* [Records from a dataset]
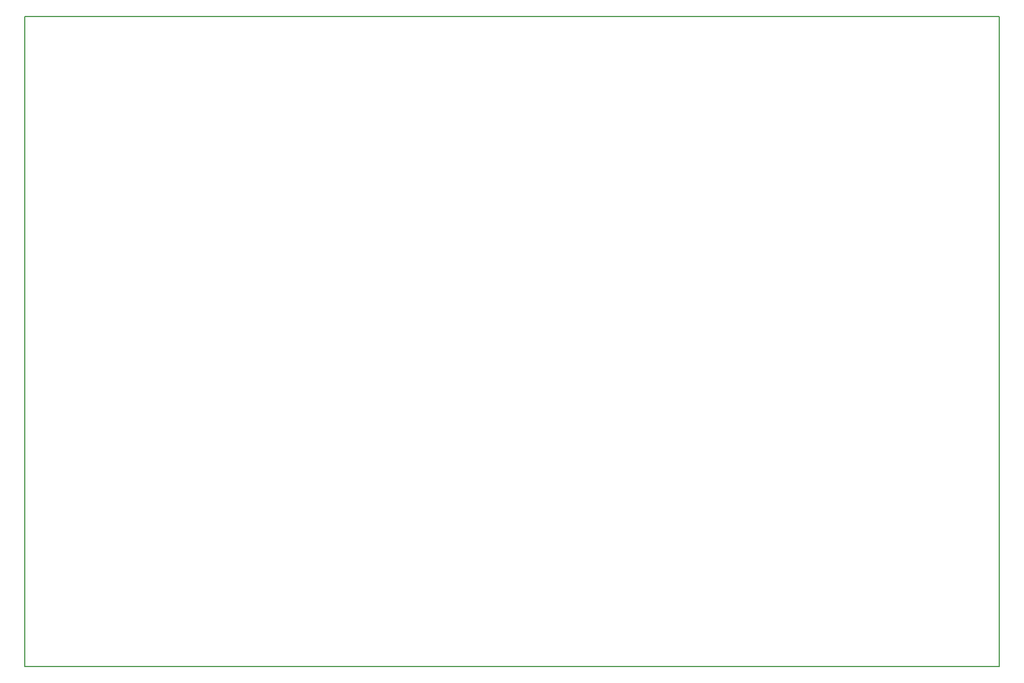
<source format=gm1>
%TF.GenerationSoftware,KiCad,Pcbnew,(5.1.5)-3*%
%TF.CreationDate,2021-12-07T14:42:13+01:00*%
%TF.ProjectId,LPF,4c50462e-6b69-4636-9164-5f7063625858,rev?*%
%TF.SameCoordinates,Original*%
%TF.FileFunction,Profile,NP*%
%FSLAX46Y46*%
G04 Gerber Fmt 4.6, Leading zero omitted, Abs format (unit mm)*
G04 Created by KiCad (PCBNEW (5.1.5)-3) date 2021-12-07 14:42:13*
%MOMM*%
%LPD*%
G04 APERTURE LIST*
%ADD10C,0.150000*%
G04 APERTURE END LIST*
D10*
X58250000Y-39500000D02*
X208250000Y-39500000D01*
X58250000Y-139500000D02*
X58250000Y-39500000D01*
X208250000Y-139500000D02*
X58250000Y-139500000D01*
X208250000Y-39500000D02*
X208250000Y-139500000D01*
M02*

</source>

* [Your goal] Only the lines from the line with "X208250000Y-39500000D02*" to the final line of the entries are to be returned, each exactly as written, both ends included.

* [Your solution]
X208250000Y-39500000D02*
X208250000Y-139500000D01*
M02*

</source>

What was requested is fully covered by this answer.